Ja, aber man muss mich doch auch mal verstehen.
Ja, aber ich könnte doch auch was anderes stattdessen machen.
Ja, aber meinst du nicht…?
Schon wieder. Ich unterhalte mich mit Frau Liebchens Beste und es geht mal wieder um die wirklich wichtigen Dinge im Leben. Und da fällt es mir wieder auf: Ständig sagt eine von uns dieses magische „Ja, aber …“.

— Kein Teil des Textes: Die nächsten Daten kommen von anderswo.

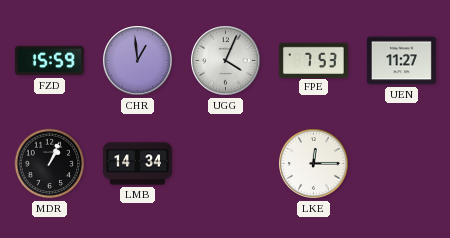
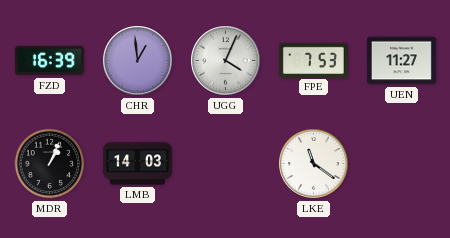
FZD: 15:59 -> 16:39
LMB: 14:34 -> 14:03
LKE: 12:15 -> 11:21
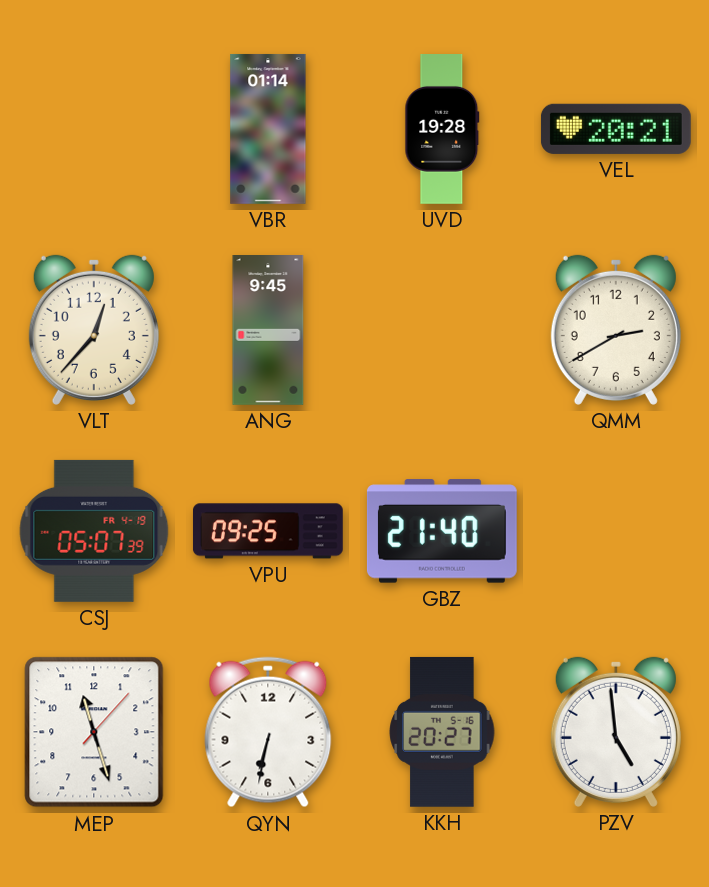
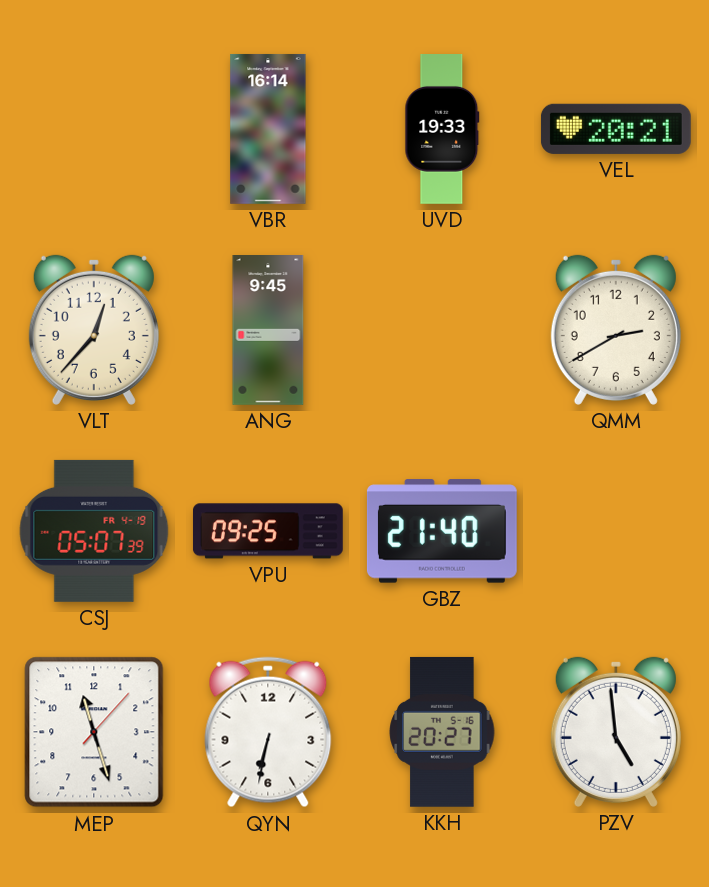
VBR: 01:14 -> 16:14
UVD: 19:28 -> 19:33
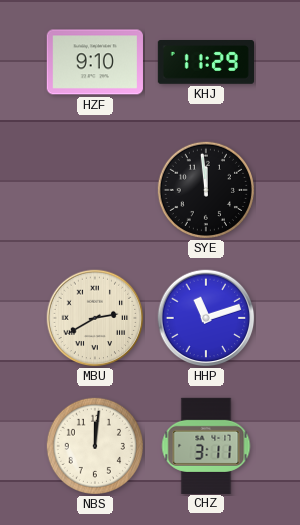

Warum eigentlich? Ist es so schwer, eine Aussage einfach mal so stehen zu lassen? Das JaAber ist das Mittel gegen eindeutige Aussagen, eindeutige Gefühle und Entscheidungen. Würde ich es weglassen, stünde ein Satz ganz allein da. Er hätte eine enorme Aussagekraft, eine, die ich vielleicht kaum aushalten könnte. Klassiker: „Ich kann ihn ja verstehen …“ (wahrscheinlich geht es gerade um Herrn Liebchen und den Liebsten von Frau Liebchens Bester) – hier käme jetzt eigentlich das typische JaAber im Anschluss: „Ich kann ihn ja verstehen, aber er muss doch/ er könnte doch/ er hat doch …“ Und jetzt einfach mal ohne: „Ich kann ihn verstehen!“ Wow, das haut rein! Es hat eine ganz andere Tragweite und drängt sämtliche Zweifel, Einschränkungen und vor allem negative Äußerungen direkt in den Hintergrund. Würden Frau Liebchens Beste und ich unsere Unterhaltungen nur noch ohne das JaAber führen, hätten sie eine ganz andere Färbung.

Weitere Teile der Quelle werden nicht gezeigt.